• _TASK OBJECTIVE_
Omit the pictures and reproduce the rest of the listing exactly.

• _DATA EXTRACT_
********************
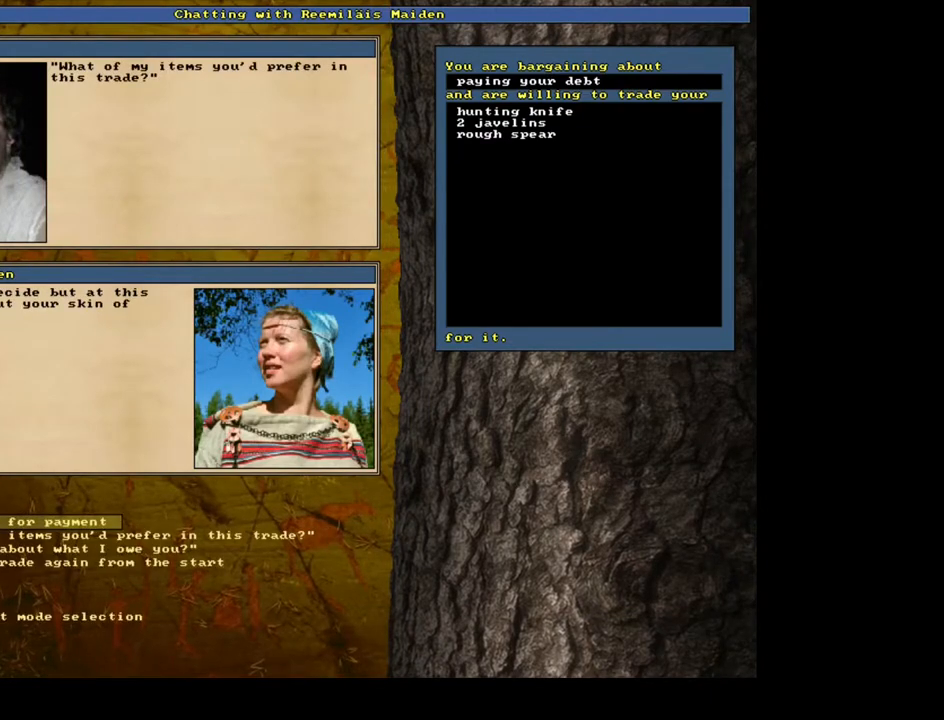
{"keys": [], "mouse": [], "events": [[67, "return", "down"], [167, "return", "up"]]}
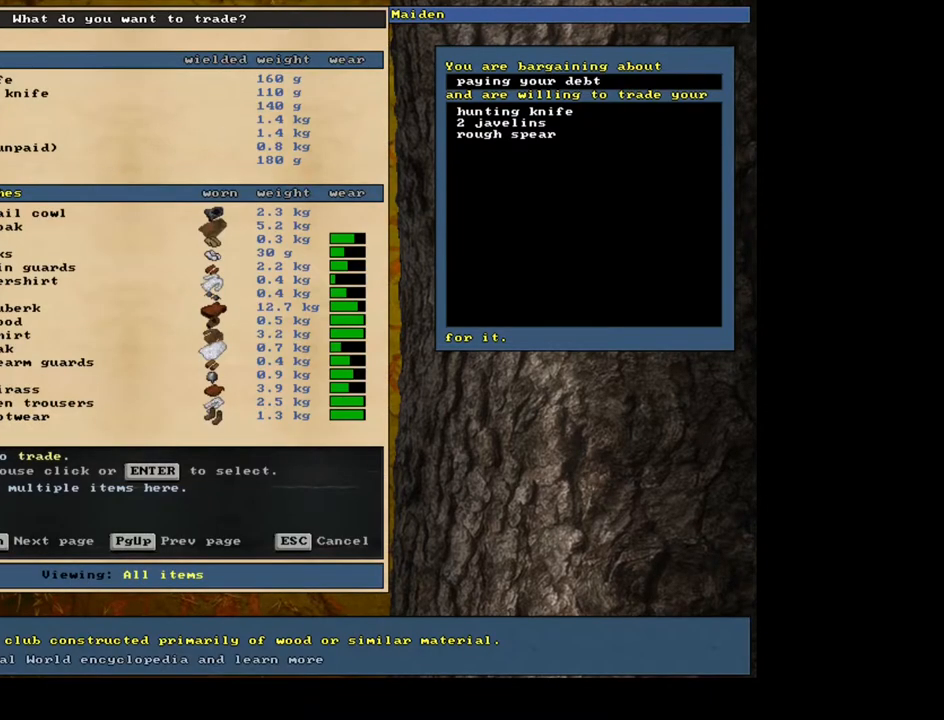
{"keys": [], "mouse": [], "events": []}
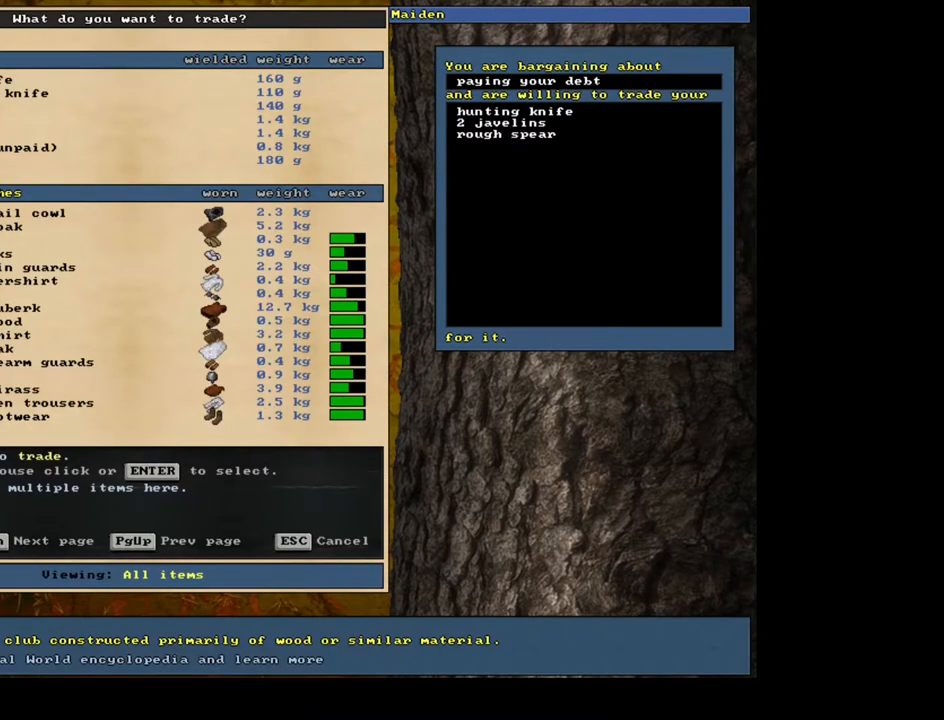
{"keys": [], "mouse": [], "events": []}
********************
• _EXERCISE OUTPUT_
{"keys": [], "mouse": [], "events": [[67, "return", "down"], [167, "return", "up"]]}
{"keys": [], "mouse": [], "events": []}
{"keys": [], "mouse": [], "events": []}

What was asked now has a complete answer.